Belair Insurance Company insured a condominium owned by Akram Seyed Parsa before she passed away. Parsa’s daughter, Parvin Yavari, the executor of her mother’s estate, made a claim against Belair for $1,500.96 in mileage costs resulting from a flood in Parsa’s condominium unit.
On May 5, 2020, Parsa’s condo flooded. Belair required her to vacate the unit for the repairs, which took approximately eight months and were completed in January 2021. None of this is disputed.
Parsa’s daughter and estate say Belair placed a “vacancy permit” on the unit, which required them to attend at the condo every day to maintain valid insurance. Pointing to an email received from Belair, Yavari says that since attending the condo was mandatory, they should be reimbursed for mileage for attending every day. She claimed $1,500.96 in mileage costs based on 240 days of visiting the unit, a 10.6-km round trip from Yavari’s home to the condo, at a rate of $0.59 per km.
To prove her claim, Yavari submitted an undated email received from a Belair claims representative. In the email, the rep said they spoke to “BelairDirect sales and service” and understood a vacancy permit was added to Ms. Parsa’s policy, and that “one of the requirements in having this on your policy is that you are to attend daily as per the wording.”
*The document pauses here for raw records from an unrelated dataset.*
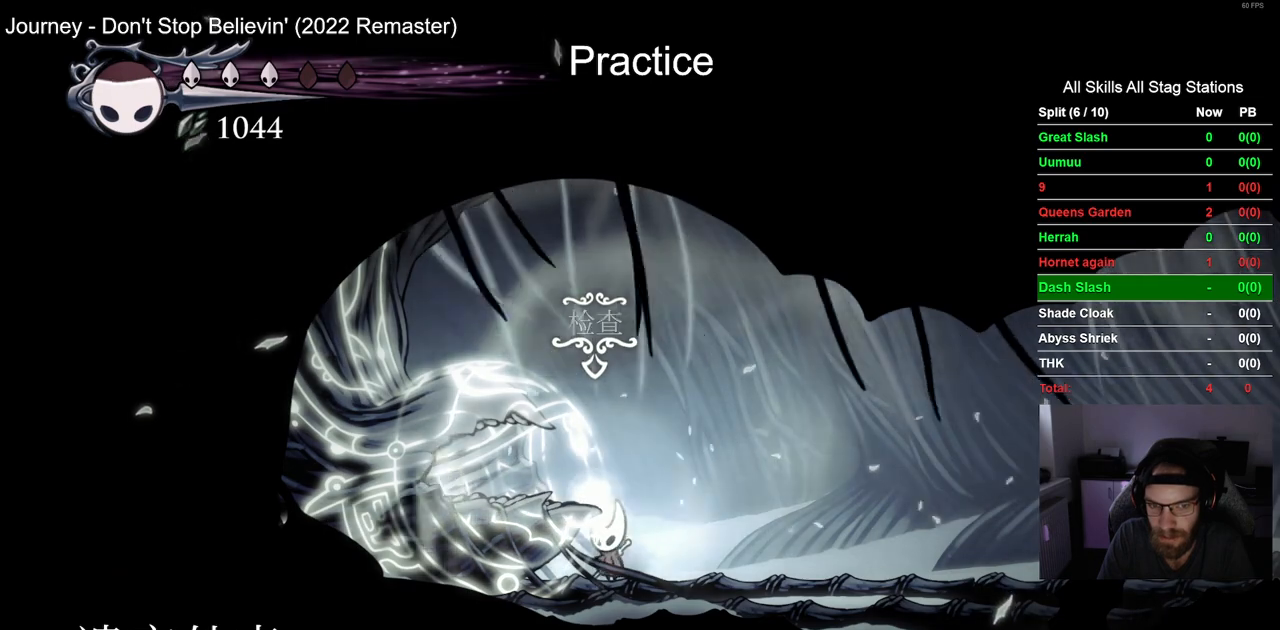
{"buttons": [], "left_stick": "center", "right_stick": "center", "events": []}
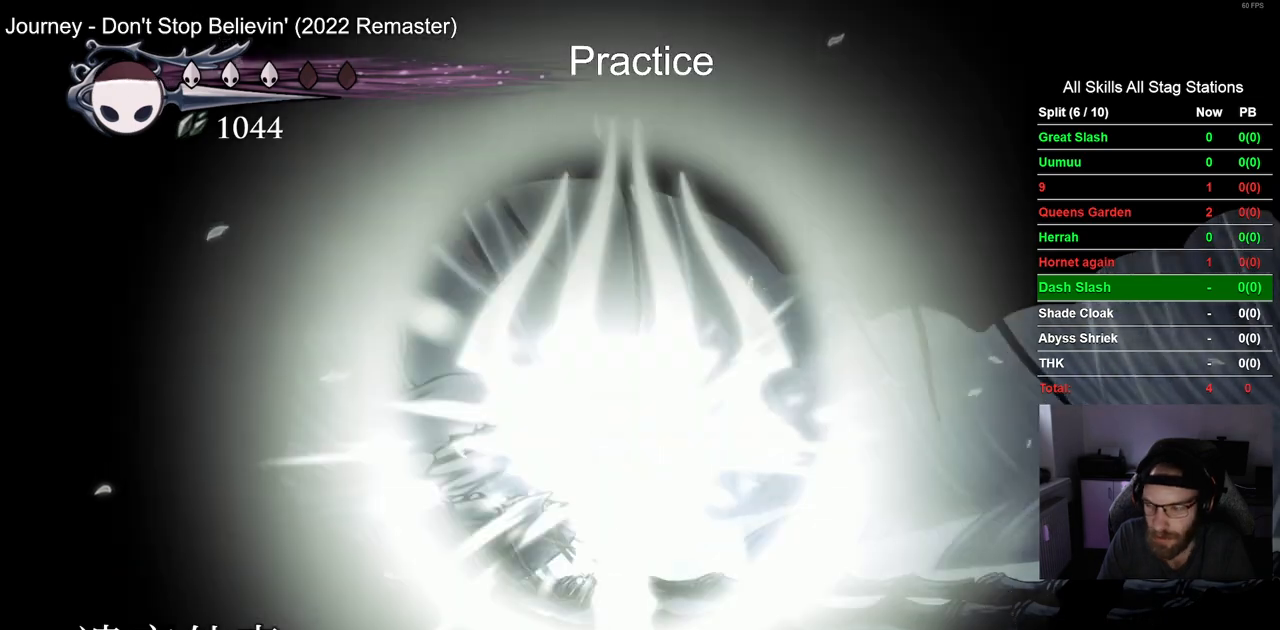
{"buttons": [], "left_stick": "center", "right_stick": "center", "events": []}
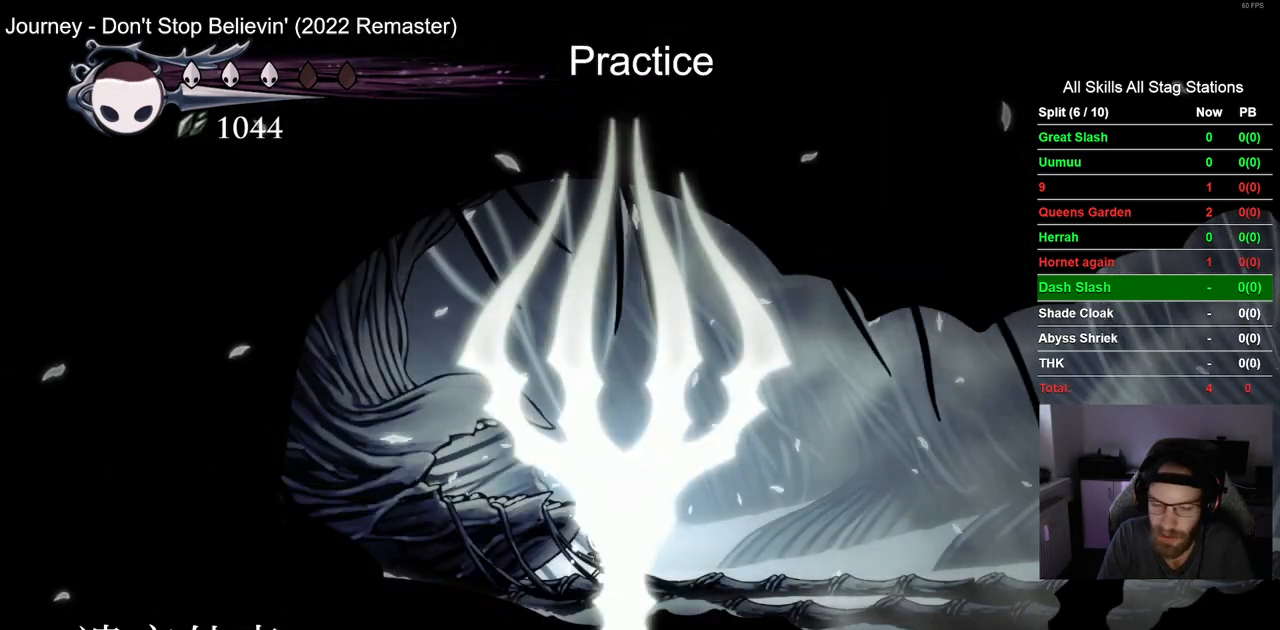
{"buttons": [], "left_stick": "center", "right_stick": "center", "events": []}
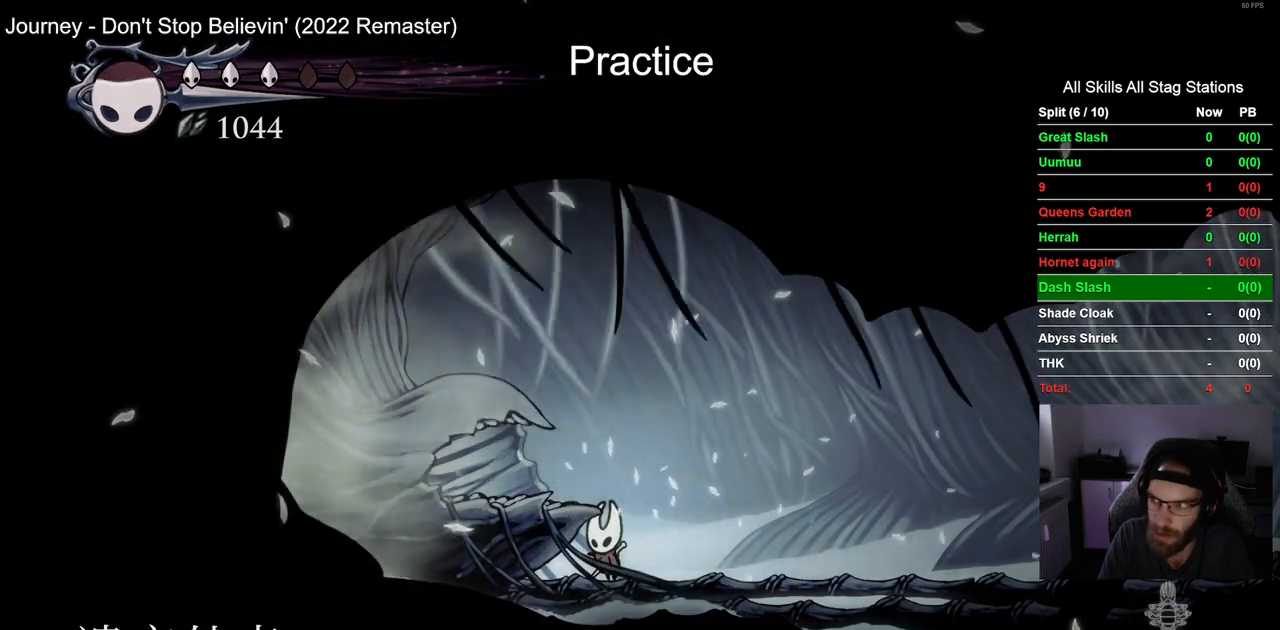
{"buttons": [], "left_stick": "center", "right_stick": "center", "events": []}
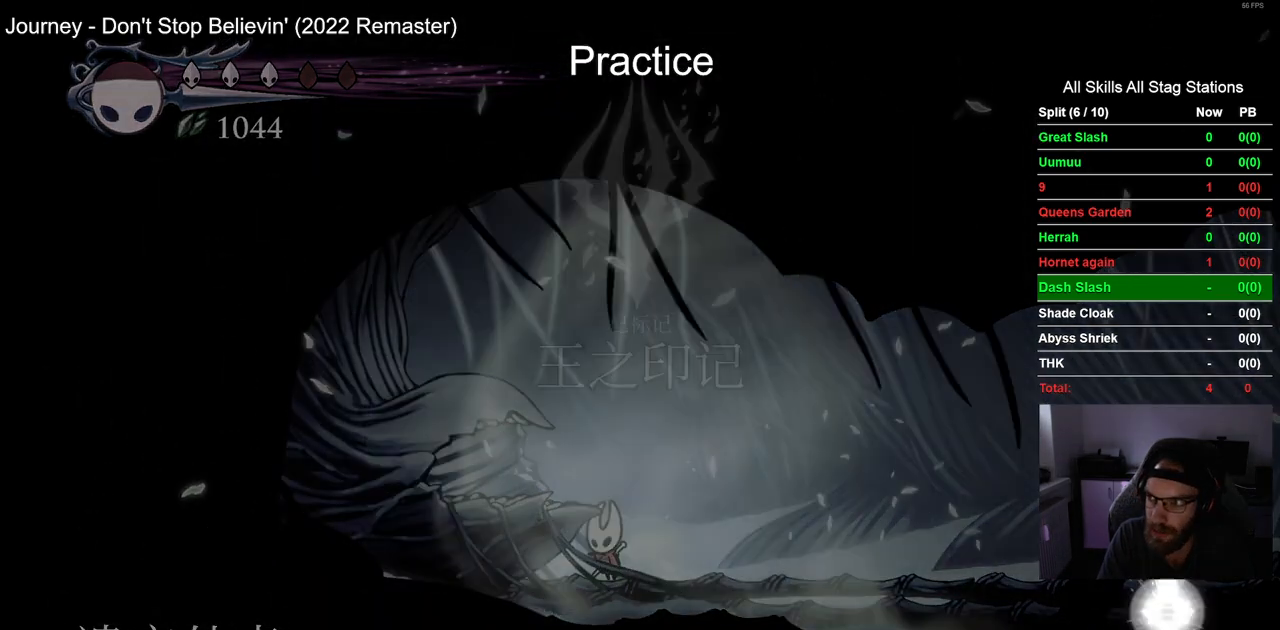
{"buttons": [], "left_stick": "center", "right_stick": "center", "events": []}
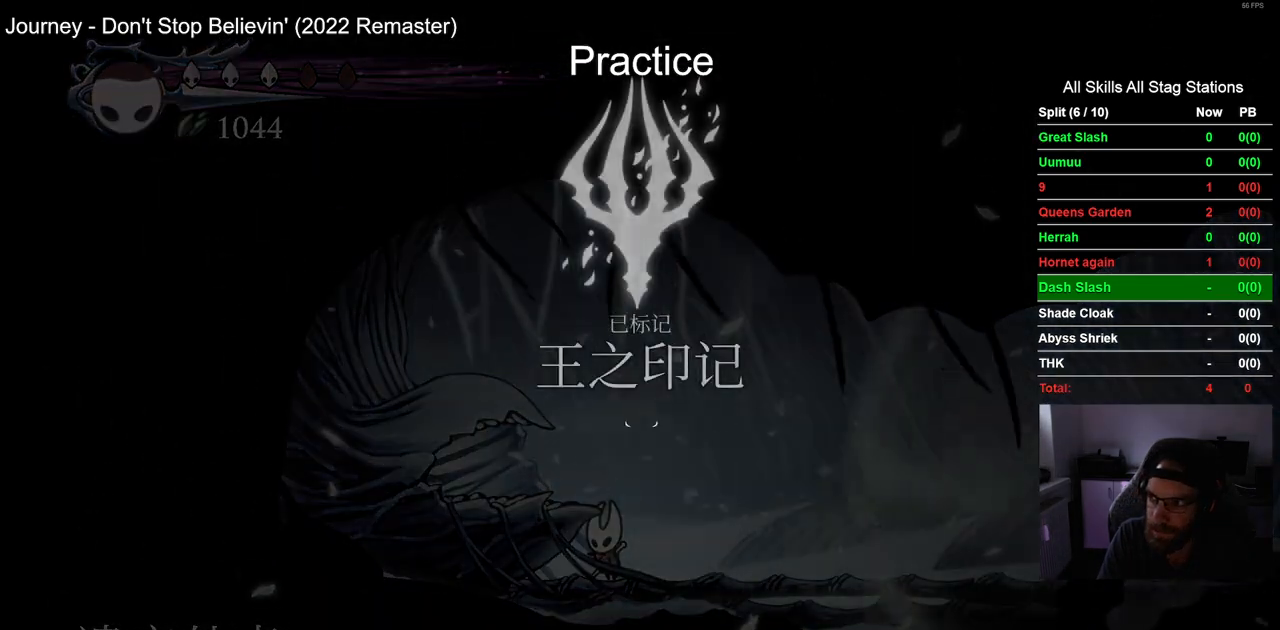
{"buttons": [], "left_stick": "center", "right_stick": "center", "events": []}
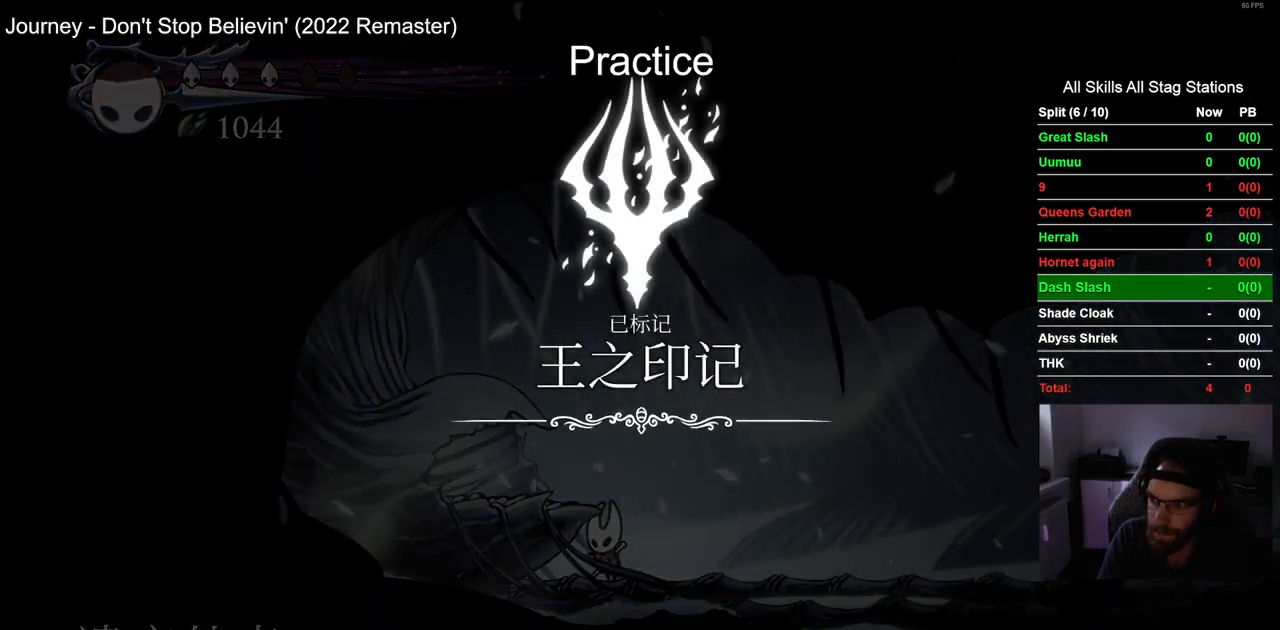
{"buttons": [], "left_stick": "center", "right_stick": "center", "events": []}
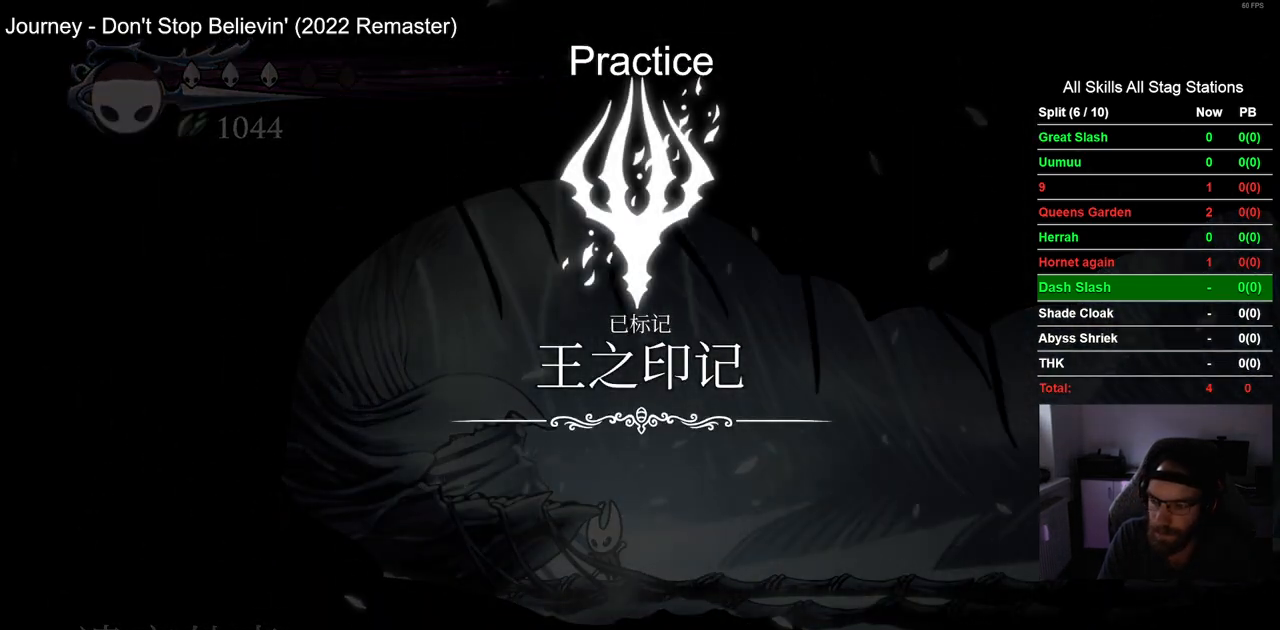
{"buttons": ["DPAD_RIGHT"], "left_stick": "center", "right_stick": "center", "events": [[100, "DPAD_RIGHT", "down"]]}
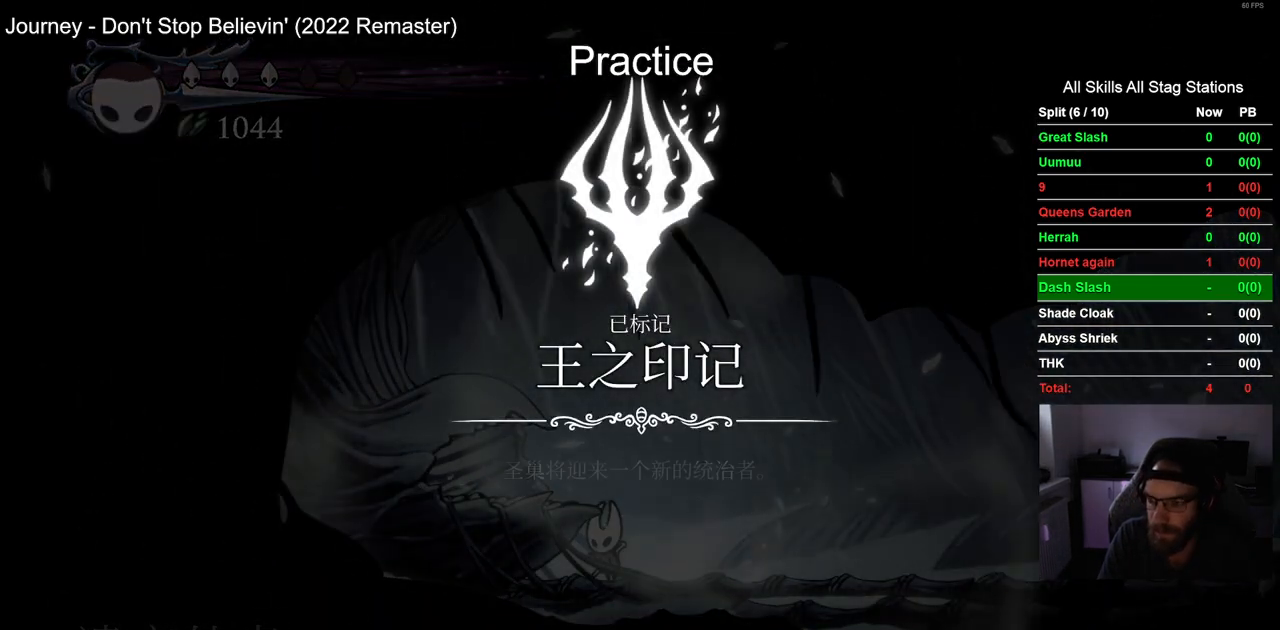
{"buttons": ["DPAD_RIGHT"], "left_stick": "center", "right_stick": "center", "events": []}
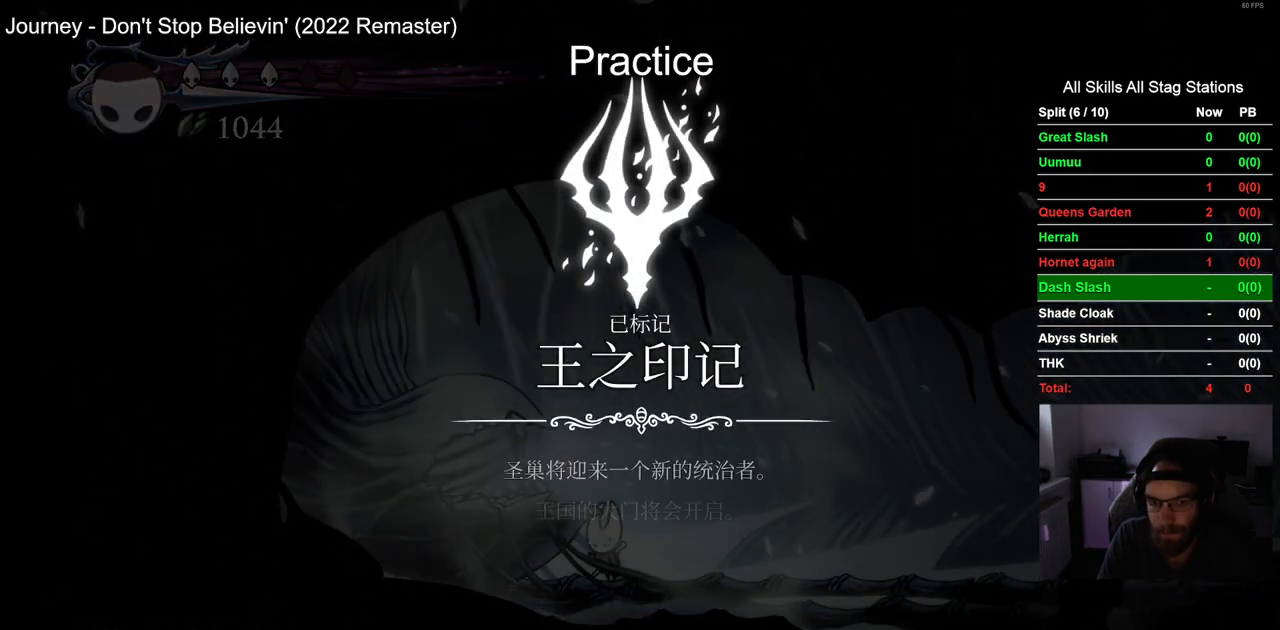
{"buttons": ["DPAD_RIGHT"], "left_stick": "center", "right_stick": "center", "events": []}
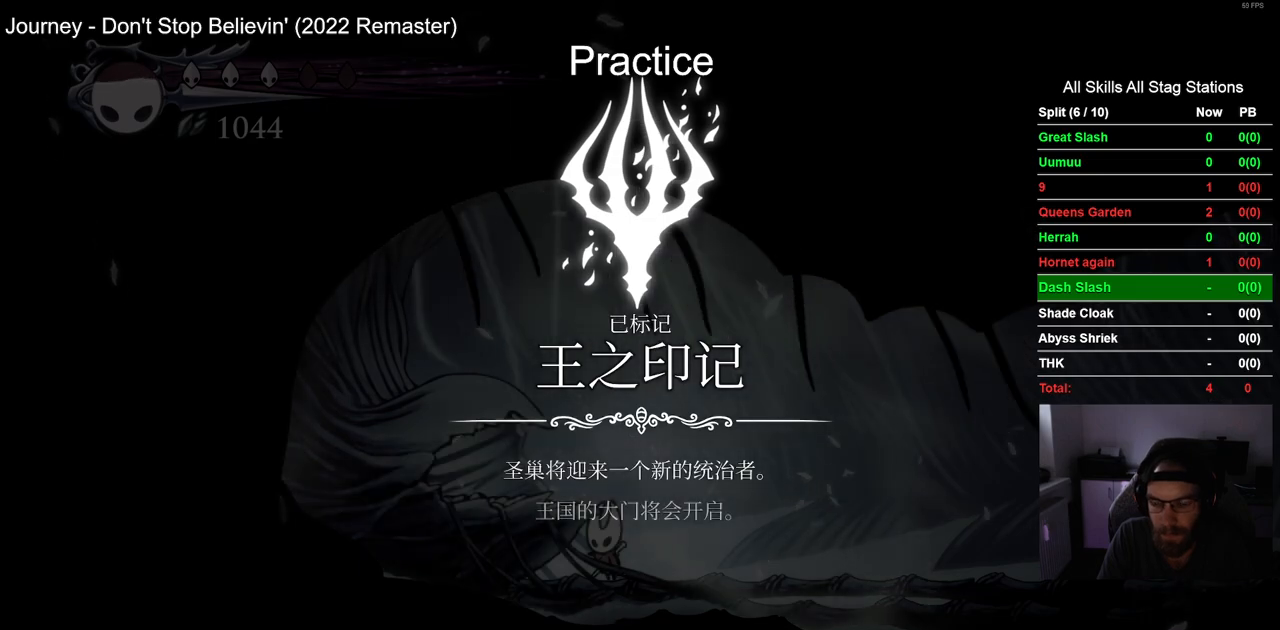
{"buttons": ["DPAD_RIGHT"], "left_stick": "center", "right_stick": "center", "events": []}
Belair said the vacancy permit does not require daily attendance of the condo. Nor did the policy make any reference to reimbursing the insured’s mileage costs to do so.
B.C.’s Civil Rules Tribunal, the province’s small claims court, sided with Belair, making particular note of the fact that the email sent to Yavari was undated.
“First, the ‘Vacancy Permit Endorsement’ submitted in evidence by Belair states that the land or buildings must be inspected by a competent person ‘at least every 72 hours’ during the vacancy, and all doors and windows must be securely locked, or the policy is null and void,” the CRT wrote in its decision. “Ms. Yavari denies ever receiving a copy of this endorsement, and says the email above proves daily attendance was required.
“I note the email above is not dated, but based on the wording of the email discussing out-of-pocket expenses that had been incurred during renovation, I find it was likely sent after repairs had been completed. Therefore, I find the email does not prove that [Parsa’s daughter and the estate] were told they had to have someone attend the property daily before repairs were completed….
“I find nothing in the endorsement or the insurance policy requires that Belair compensate an insured to comply with that term.”